Es ist dasselbe Spiel wie vor zwei Jahren: Alles war vorbereitet für die Zwangsversteigerung des Hertie-Gebäudes im Stadtweg. Jetzt ist sie im letzten Moment abgesagt. Seit Monaten stand der Termin im Amtsgericht fest: Donnerstag, 18. September, 10 Uhr.
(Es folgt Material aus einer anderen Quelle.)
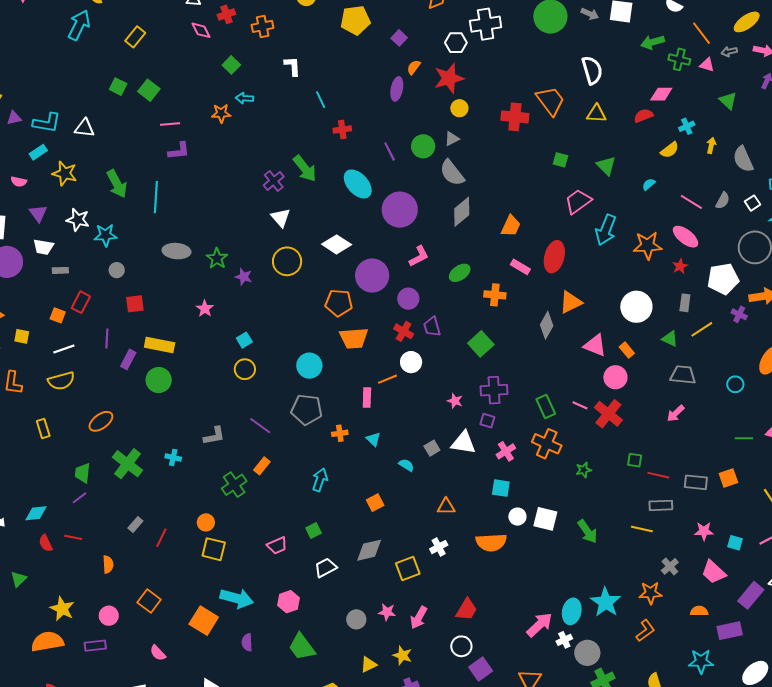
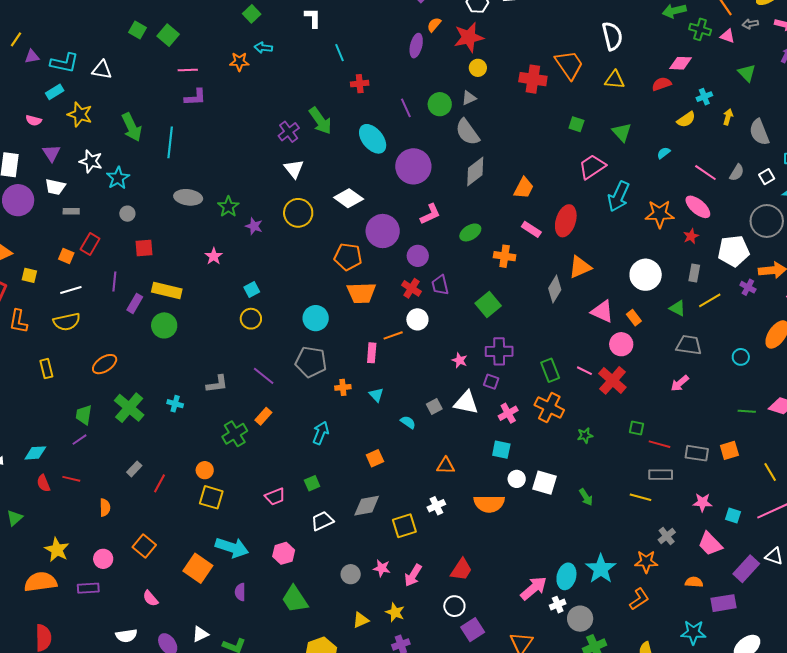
cyan star: (106, 235) -> (118, 178), turned -30
green arrow: (587, 531) -> (586, 497), size x0.7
Ein „großes, sechsgeschossiges Kaufhausgebäude mit Parkdeck sowie anliegendes, viergeschossiges Wohn- und Geschäftshaus“ findet sich seither in den Bekanntmachungen des Gerichts. „Es bestehen erhebliche Mängel und Schäden“, heißt es lapidar. Mit der Versteigerung wollte die Stadt Schleswig ihre Forderungen eintreiben: Grundsteuern, Straßenreinigungsgebühren und so weiter.

Doch jetzt wurde die Zwangsversteigerung abgesagt. Einen Tag vor dem Termin. Das bestätigte Amtsgerichtsdirektor Christian Blöcker auf Nachfrage der Schleswiger Nachrichten. "Wir haben von der Stadt Schleswig die telefonische Nachricht erhalten, dass die geforderte Zahlung eingegangen ist." Jetzt warte man nur noch auf die schriftliche Bestätigung.

Ein Sprecher des Berliner Immobilien-Unternehmens, das seit anderthalb Jahren einen Käufer für das leer stehene Kaufhaus sucht, hatte schon vor einer Woche angekündigt, dass es wieder so laufen werde wie vor zwei Jahren, als die Stadt Schleswig schon einmal die Zwangsversteigerung veranlasst hatte. Damals hatte nicht der insolvente Hauseigentümer hat die Schulden bei der Stadt beglichen, sondern die Deutsche Bank als Treuhänderin.